- VI -

8.3K 464 99
                                    

Bölüm parçamız da vaar ^^

6. BÖLÜM

“Bir şey olmadı Nisa. Daha kaç kez söyleyeceğim?”

Yemek sırasına geçtiğimizden beri Nisa bana soru sorup duruyordu. Şu an yemeğim bitmek üzereydi ve yemeği burnumdan getirmişti.

“Sana bir şey söyledi mi?” diye sorduğunda gözlerimi devirerek ofladım. “Bak, her şeyi anlatacağım. Ama şimdilik aramızda kalacak tamam mı?” dediğimde gözlerinin içine kadar gülmüştü. Şu an masada yalnızca ikimiz vardık. Yemeği ilk aldığımız sırada, dört kişilik masada iki kişilik boş yer vardı ve ben hemen oturmuştum. Nisa da tam karşıma oturmuştu. Uğur ve Olcay başka masadaydılar. Aptal dokuzuncu sınıflar yüzünden ayrı masalara oturmuştuk. Bir türlü yemeklerini hızlı yiyemiyorlardı.

“Tamam. Biliyorsun kartımı almaya gittim. Kumpircinin önüne gittiğimde saat otuz iki geçiyordu. Ege henüz gelmemişti.” Dediğimde Nisa sözümü kesti. “Adı Ege miymiş?” dediğinde evet anlamında başımı salladım.

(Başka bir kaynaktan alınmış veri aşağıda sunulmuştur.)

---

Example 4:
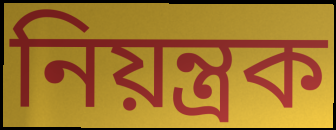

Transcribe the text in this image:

নিয়ন্ত্ৰক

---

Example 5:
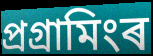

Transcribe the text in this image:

প্ৰগ্ৰামিংৰ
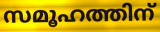
സമൂഹത്തിന്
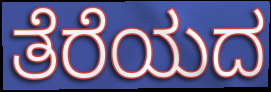
ತೆರೆಯದ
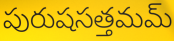
పురుషసత్తమమ్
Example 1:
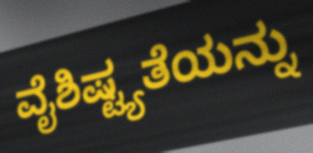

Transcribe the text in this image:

ವೈಶಿಷ್ಟ್ಯತೆಯನ್ನು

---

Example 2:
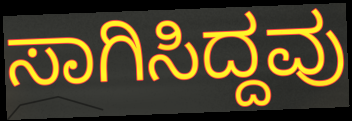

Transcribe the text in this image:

ಸಾಗಿಸಿದ್ದವು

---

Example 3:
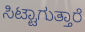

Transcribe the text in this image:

ಸಿಟ್ಟಾಗುತ್ತಾರೆ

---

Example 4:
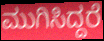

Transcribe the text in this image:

ಮುಗಿಸಿದ್ದರೆ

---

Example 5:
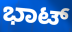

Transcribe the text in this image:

ಭಾಟ್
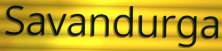
Savandurga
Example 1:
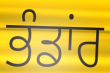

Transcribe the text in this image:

ਭੰਡਾਂਰ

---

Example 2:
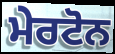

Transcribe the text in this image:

ਮੇਰਟੋਨ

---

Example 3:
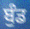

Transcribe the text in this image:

ਬੁੰਡ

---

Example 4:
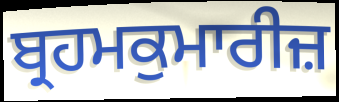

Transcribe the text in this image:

ਬ੍ਰਹਮਕੁਮਾਰੀਜ਼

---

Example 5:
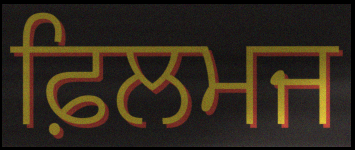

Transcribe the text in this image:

ਫ਼ਿਲਮਜ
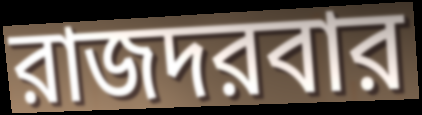
রাজদরবার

“Sonra beklemeye başladım. Bir müddet sonra arkamdan bir erkek sesi duydum. Korktum! Gerçekten korktum kızım. Ne yapacağımı bilemedim arkamdan öcü gibi çıktı.” Dedim ve güldüm. Nisa da yoğurdundan bir kaşık alırken gülümsedi. “Arkamı döndüğümde onu gördüm. Sonra bana kartımı verdi ve buraya geldim.” Dedikten sonra yapmacık bir şekilde gülümsedim.

“Bu kadar mı?” dedi Nisa. “Hiç konuşmadınız mı?”

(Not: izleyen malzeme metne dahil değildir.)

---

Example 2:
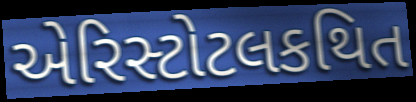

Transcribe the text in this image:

એરિસ્ટોટલકથિત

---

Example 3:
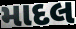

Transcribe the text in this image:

માદલ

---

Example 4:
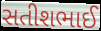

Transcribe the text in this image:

સતીશભાઈ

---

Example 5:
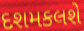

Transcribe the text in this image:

દશમકલશે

“Aslında konuştuk.” Diye cevap verdim. “Fakat konuşması beni sinir ediyor. Aslında dün gece de konuşmuştuk.” Dudağımı dişledim ve kafamı önüme eğdim. Nisa sinirle kaşığını tabldotuna çarptığında kafamı kaldırdım. Ellerini sinirle hareket ettirirken, ne yapacağını bilemiyor gibi gözüküyordu. “Bana söylemedin.” Dedi dişlerinin arasından. Sinirlenmişti. Onu sinirlendirmiştim.

“Niss. Ben-“ dediğimde elini susman için sinirle kaldırdı. “Kapa çeneni Beyza. Ben her şeyimi önce sana anlatıyorum. Her. Şeyimi. Ama sen?!” dedikten sonra kafasını iki yana salladı ve masadan kalktı. Sinirle tabldotunu boşalttı ve koşar adımlarla yemekhaneden çıktı. Oturduğum yerden bakakalmıştım. Bir şey yapamıyordum. Birinin bana baktığı hissine kapılıp gözlerimle etrafı taradım. Uğur meraklı gözlerle bana bakıyordu.

Ne oldu dercesine kafasını salladı fakat bir şey demedim. Çatalımı elime alıp makarnamdan yemeye başladığımda Uğur masadan kalkmış, tabldotunu boşaltıyordu.

Ardından onun da yemekhaneden hızla çıktığını gördüm ve kendi yalnızlığımda, yemeğimi yemeye devam ettim.

***

Öğle arasının bittiğini haber veren zil çaldığında, tek başıma oturup müzik dinlediğim banktan kalkıp sınıfa doğru ilerledim. Nisa bana kızmıştı. Onu kızdırmıştım. Ona bir şey anlatmamıştım. Fakat ben böyleydim. Bunu o da biliyordu. O benim en yakın arkadaşımdı, evet. Fakat ben her şeyini anında başkalarına anlatan biri olmamıştım hiçbir zaman. Ben buydum. Nisa’yı üzüyordum.

Kendimi nasıl affettireceğime dair bir sürü düşünce kafamdan geçerken sınıfın önüne geldiğimi fark ettim ve sağ kulağımdan kulaklığımı çıkarıp cebime attım. Sınıftan içeri girdiğimde ter kokusu yoğun derecede hissediliyordu. Sınıfımız yeterince geniş bir sınıftı fakat sınıfımızın ayıları burada koşuşturup kokutuyorlardı. Suratımı ekşiterek sırama doğru ilerledim. Nisa henüz gelmemişti. Tahtanın önünden geçerken sınıfımızın gereksizlerinden biri “Çok mu güzel kokuyor sınıf Beyza?” dedi ve güldü. Aptal.